NHAI formulates new norms for bidders
On 12 June 2009 the NHAI board decided to issue the LoA to a highway developer only after the developer has acquired 80 per cent of the land required for the project. Further, the remaining 20 per cent will have to be acquired within 90 days of the project award.
MoEF's new rule brings private port projects to a standstill
The private ports which are being developed under the jurisdiction of the state governments are likely to be affected due to the MoEF's order to halt the construction of new ports in India. The MoEF had instructed a committee to recommend changes in the draft Coastal Management Zone notification, 2008, in order to keep a tab on the consequences that increasing industrial activity is having on the coastline of the country.
Prevent rival private ports from bidding for major terminals
A committee set up by the Union Ministry of Shipping has recommended that there is a need to have a policy that prevents competing private ports from bidding for operating terminals in major ports under the PPP policy. Such a policy will promote inter-port competition and also prevent private ports from diverting high-value cargo from major ports by operating a terminal within the major port under the Union Government's jurisdiction. Under the PPP policy, the terminal operator in a major port is required to meet a minimum throughput per annum and shell out certain share of revenues to the port trust.

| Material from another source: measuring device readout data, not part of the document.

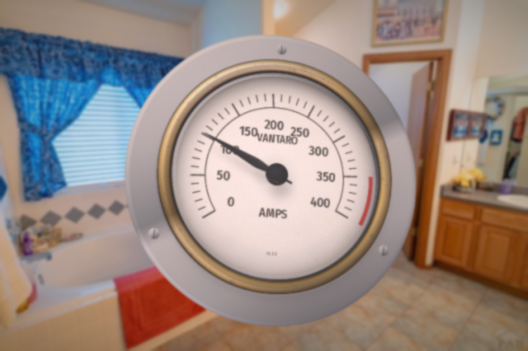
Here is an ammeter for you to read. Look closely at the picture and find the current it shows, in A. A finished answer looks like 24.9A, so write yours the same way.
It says 100A
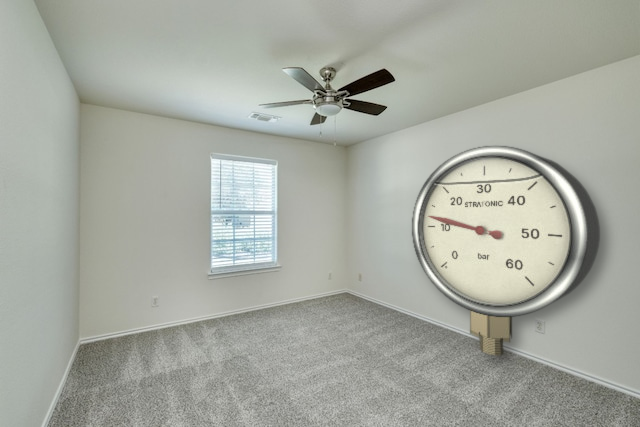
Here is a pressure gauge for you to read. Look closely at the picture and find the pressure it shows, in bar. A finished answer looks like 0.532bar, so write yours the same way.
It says 12.5bar
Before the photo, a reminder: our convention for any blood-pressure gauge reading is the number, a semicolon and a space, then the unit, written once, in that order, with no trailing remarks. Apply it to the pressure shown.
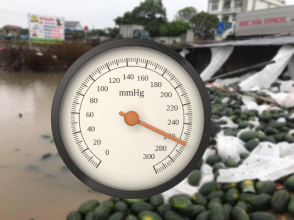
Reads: 260; mmHg
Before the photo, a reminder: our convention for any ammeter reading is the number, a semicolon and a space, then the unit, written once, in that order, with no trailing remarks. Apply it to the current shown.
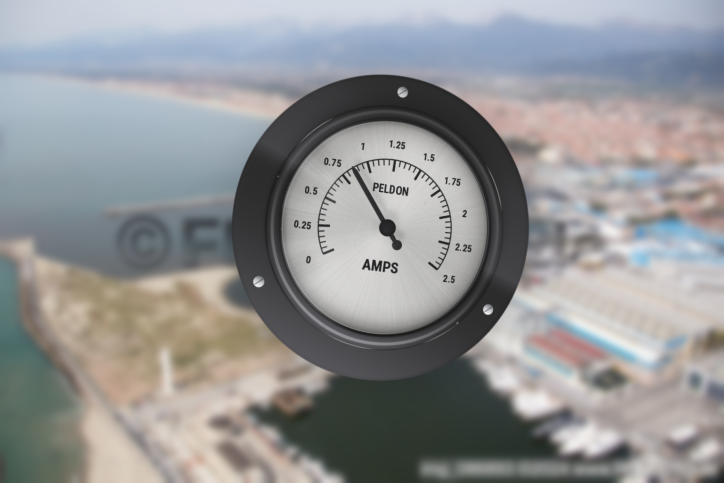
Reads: 0.85; A
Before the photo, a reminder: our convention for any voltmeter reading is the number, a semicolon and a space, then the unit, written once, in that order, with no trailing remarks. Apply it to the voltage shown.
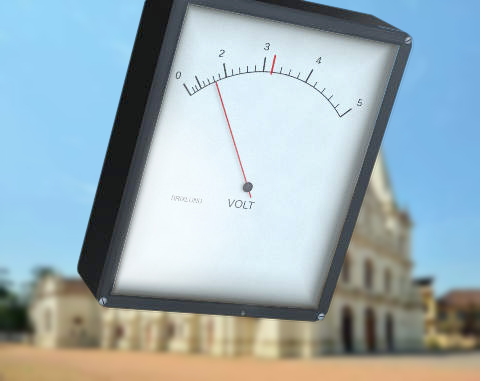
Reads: 1.6; V
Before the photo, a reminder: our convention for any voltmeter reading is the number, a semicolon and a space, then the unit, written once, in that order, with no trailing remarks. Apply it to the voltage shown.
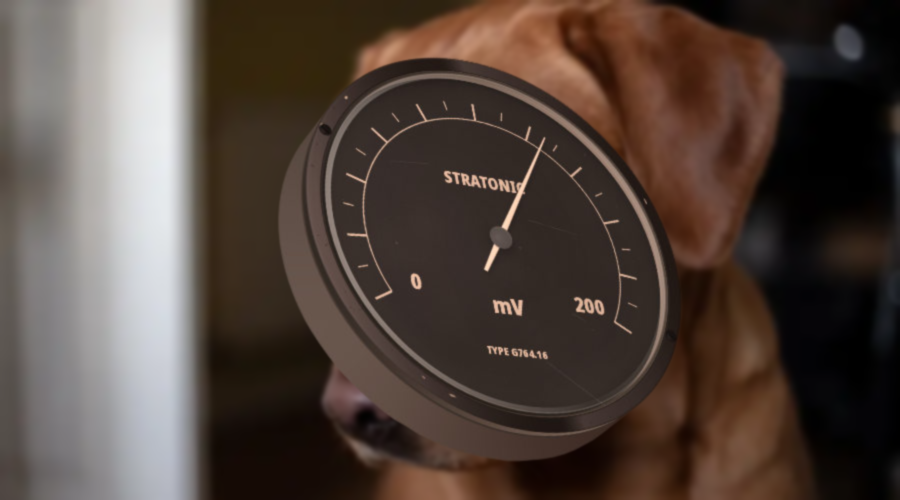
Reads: 125; mV
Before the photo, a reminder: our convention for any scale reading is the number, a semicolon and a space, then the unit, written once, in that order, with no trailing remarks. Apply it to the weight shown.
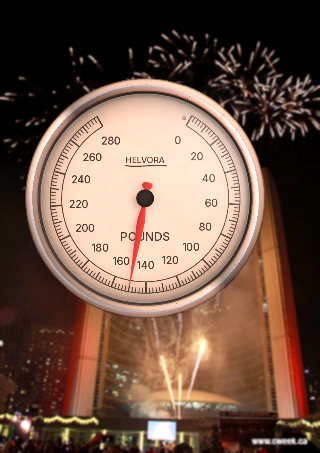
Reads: 150; lb
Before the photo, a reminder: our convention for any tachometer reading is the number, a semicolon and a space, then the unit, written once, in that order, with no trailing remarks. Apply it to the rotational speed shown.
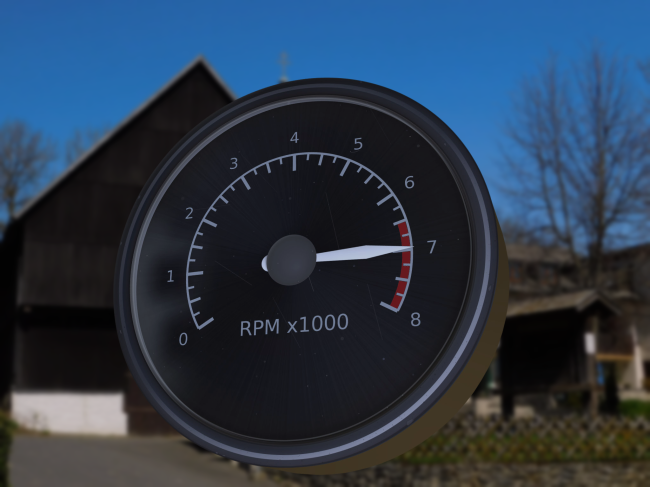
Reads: 7000; rpm
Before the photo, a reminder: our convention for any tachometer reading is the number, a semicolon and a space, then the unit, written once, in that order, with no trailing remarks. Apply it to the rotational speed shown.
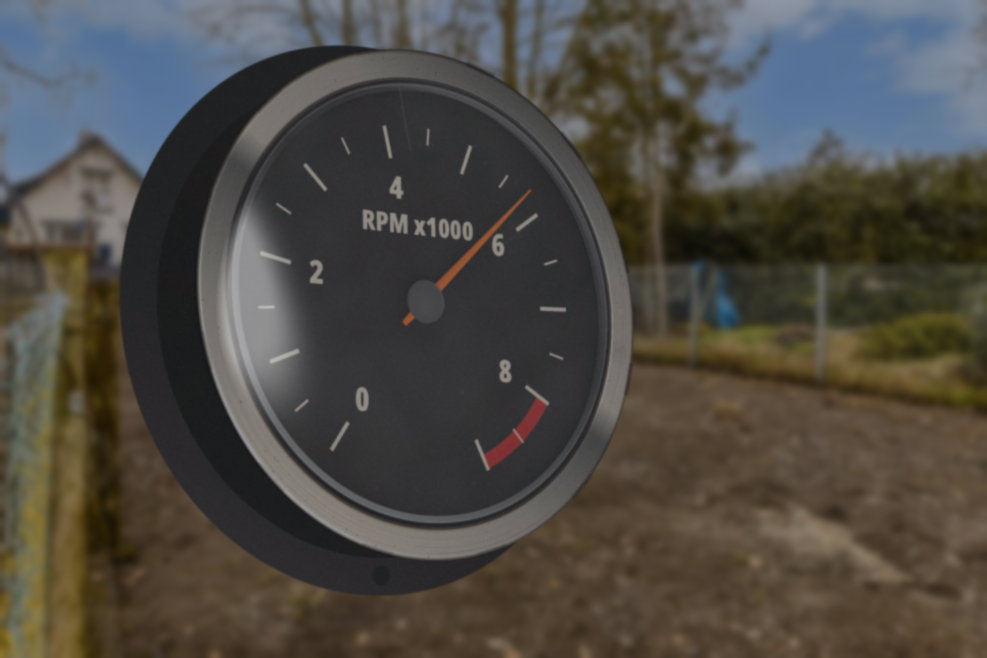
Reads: 5750; rpm
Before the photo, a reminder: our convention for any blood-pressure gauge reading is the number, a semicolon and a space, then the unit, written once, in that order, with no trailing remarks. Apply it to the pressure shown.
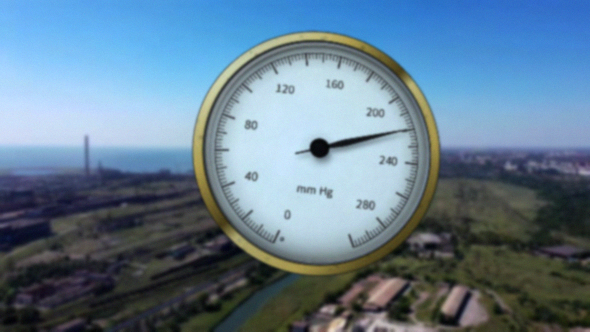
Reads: 220; mmHg
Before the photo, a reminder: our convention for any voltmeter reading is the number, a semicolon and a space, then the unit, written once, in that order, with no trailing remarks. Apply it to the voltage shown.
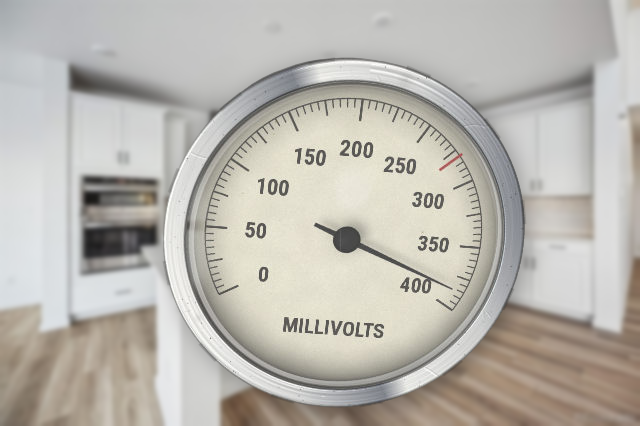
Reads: 385; mV
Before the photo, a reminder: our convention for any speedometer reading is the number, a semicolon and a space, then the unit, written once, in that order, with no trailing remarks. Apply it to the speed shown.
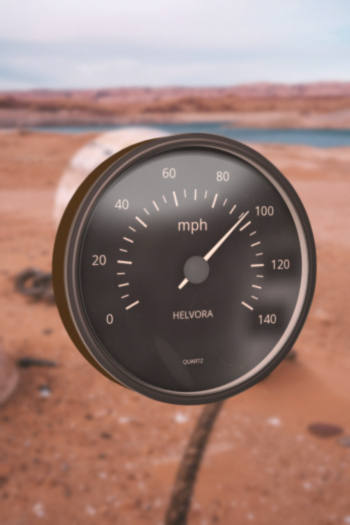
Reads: 95; mph
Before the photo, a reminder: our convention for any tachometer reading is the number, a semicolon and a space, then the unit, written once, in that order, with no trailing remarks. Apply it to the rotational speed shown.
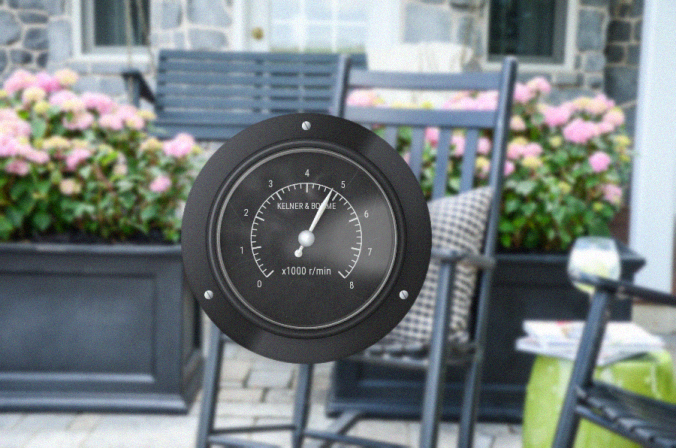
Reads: 4800; rpm
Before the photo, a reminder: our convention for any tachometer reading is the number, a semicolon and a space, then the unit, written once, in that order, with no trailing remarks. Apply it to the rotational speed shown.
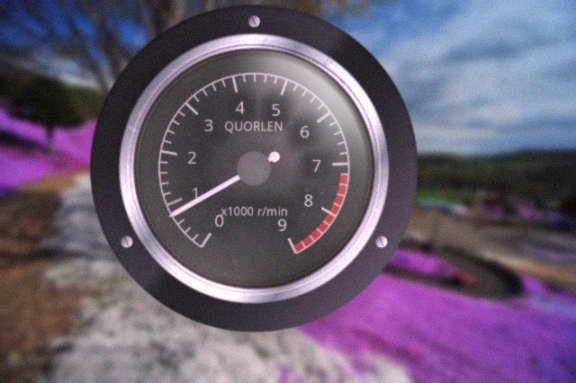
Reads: 800; rpm
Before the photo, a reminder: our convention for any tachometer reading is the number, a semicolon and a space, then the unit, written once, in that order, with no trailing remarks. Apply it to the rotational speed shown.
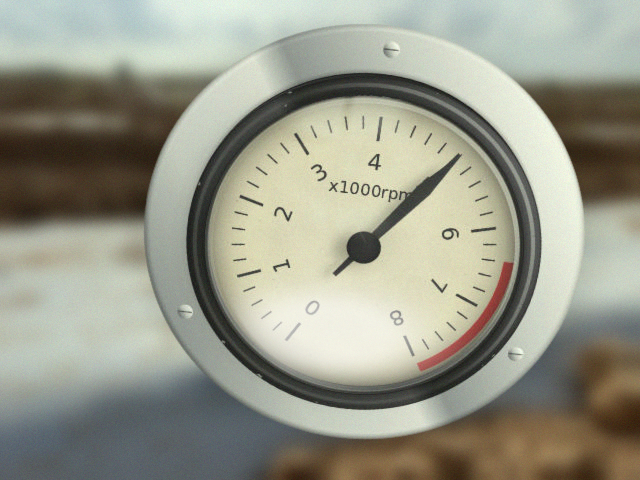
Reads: 5000; rpm
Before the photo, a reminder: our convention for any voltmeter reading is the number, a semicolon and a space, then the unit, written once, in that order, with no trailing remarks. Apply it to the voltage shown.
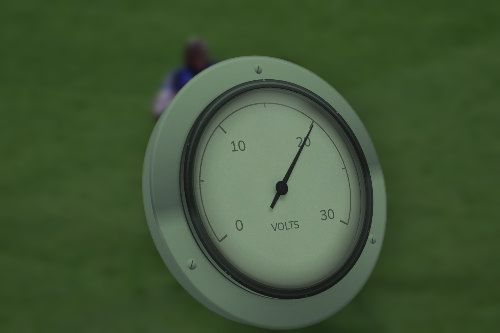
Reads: 20; V
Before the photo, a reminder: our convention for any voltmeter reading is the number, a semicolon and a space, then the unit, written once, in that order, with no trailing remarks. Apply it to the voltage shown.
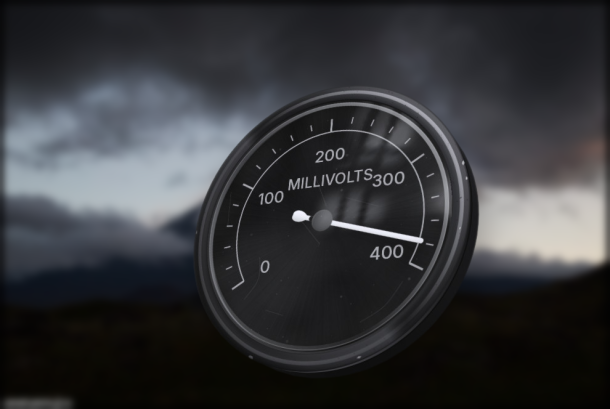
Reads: 380; mV
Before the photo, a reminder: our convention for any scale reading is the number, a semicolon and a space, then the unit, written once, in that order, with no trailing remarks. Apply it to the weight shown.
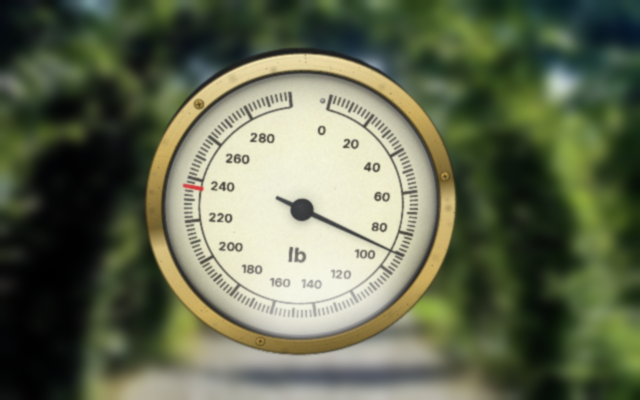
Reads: 90; lb
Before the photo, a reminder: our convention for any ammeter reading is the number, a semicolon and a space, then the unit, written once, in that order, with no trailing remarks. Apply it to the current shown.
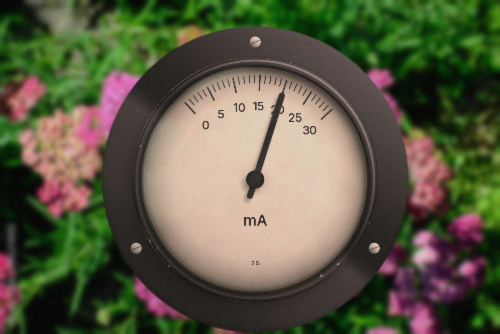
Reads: 20; mA
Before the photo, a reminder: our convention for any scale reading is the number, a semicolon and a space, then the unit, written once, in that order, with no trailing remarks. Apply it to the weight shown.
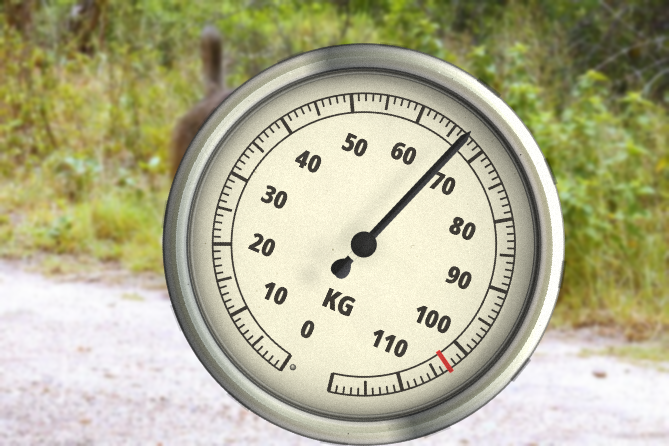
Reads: 67; kg
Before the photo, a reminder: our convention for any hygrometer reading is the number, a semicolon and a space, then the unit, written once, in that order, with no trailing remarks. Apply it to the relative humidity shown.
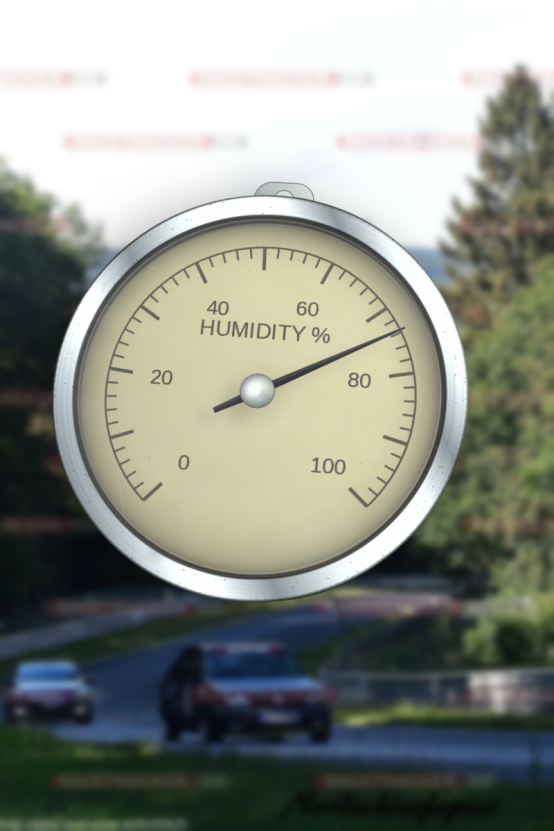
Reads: 74; %
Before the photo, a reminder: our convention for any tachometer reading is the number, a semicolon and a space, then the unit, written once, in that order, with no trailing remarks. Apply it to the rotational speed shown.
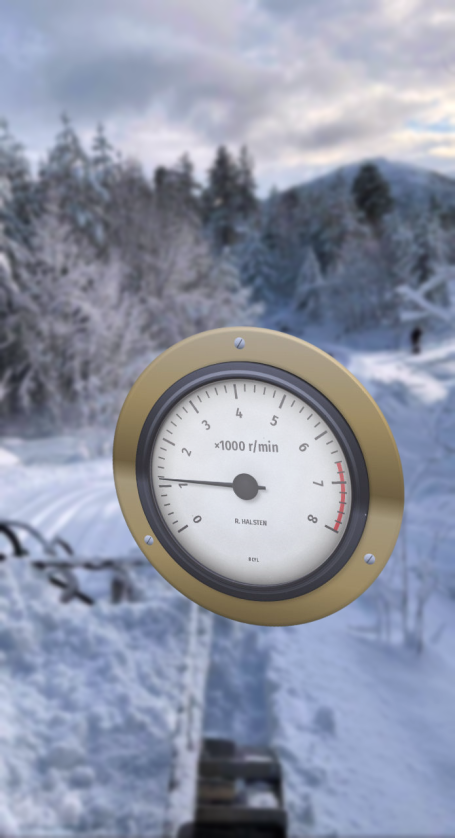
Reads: 1200; rpm
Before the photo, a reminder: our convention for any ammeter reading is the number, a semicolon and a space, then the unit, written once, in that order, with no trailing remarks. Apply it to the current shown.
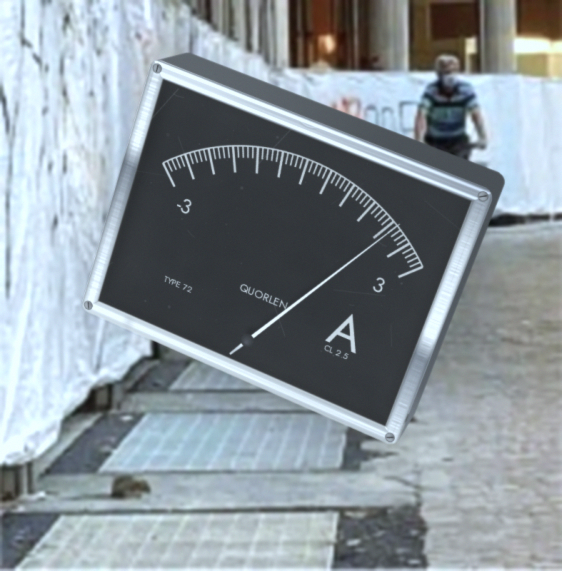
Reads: 2.1; A
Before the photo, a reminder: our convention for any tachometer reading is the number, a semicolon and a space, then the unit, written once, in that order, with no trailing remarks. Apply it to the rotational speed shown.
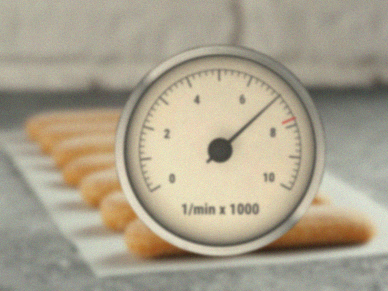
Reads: 7000; rpm
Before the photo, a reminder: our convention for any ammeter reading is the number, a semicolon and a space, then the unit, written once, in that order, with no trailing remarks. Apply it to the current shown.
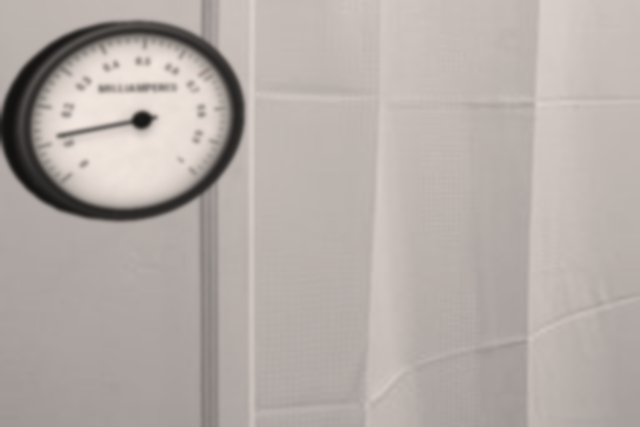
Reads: 0.12; mA
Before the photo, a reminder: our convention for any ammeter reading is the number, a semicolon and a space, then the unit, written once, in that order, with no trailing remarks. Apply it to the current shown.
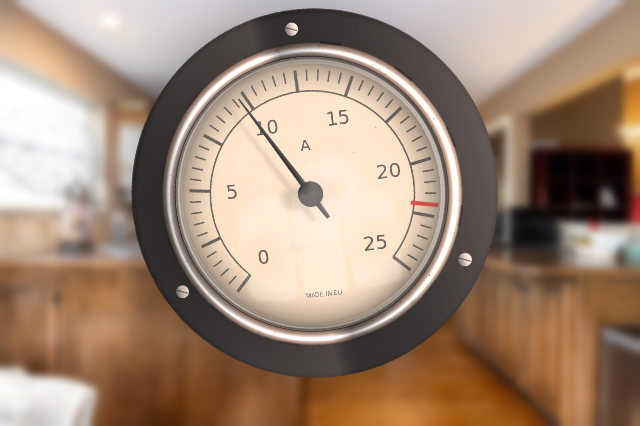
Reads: 9.75; A
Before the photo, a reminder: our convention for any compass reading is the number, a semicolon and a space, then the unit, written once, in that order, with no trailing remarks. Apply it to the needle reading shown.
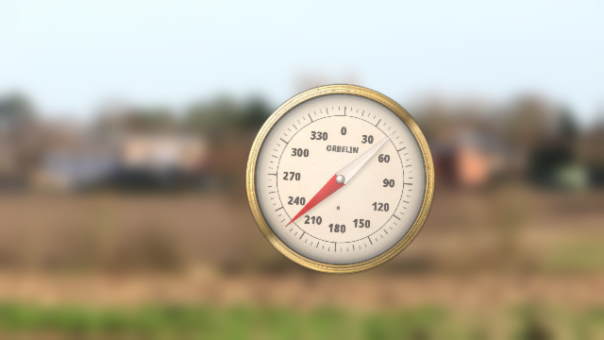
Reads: 225; °
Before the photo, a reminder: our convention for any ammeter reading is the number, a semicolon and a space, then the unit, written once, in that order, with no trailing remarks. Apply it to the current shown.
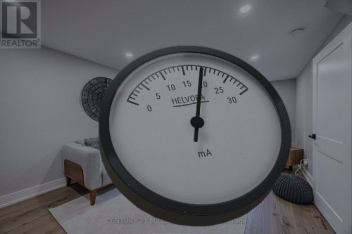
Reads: 19; mA
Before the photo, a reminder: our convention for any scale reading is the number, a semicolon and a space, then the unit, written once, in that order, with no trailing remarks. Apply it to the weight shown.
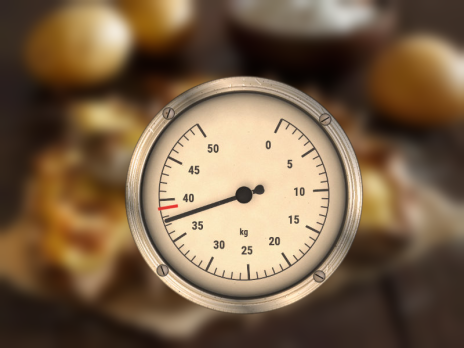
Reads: 37.5; kg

Special Economic Zones (SEZs)
SEZ approval to be simplified
The Union Ministry of Commerce has initiated steps to lessen the time taken to develop SEZs by simplifying procedures to get the tax-free industrial enclaves notified. Developers are now expected to get their land classified as an SEZ at the initial stage of approval by submitting legal documents that prove land ownership.
The Union Government has also approved stamp duty waiver for SEZ developers on land purchases within the notified area for non-core activities such as building hotels, housing complexes, shopping malls and golf courses.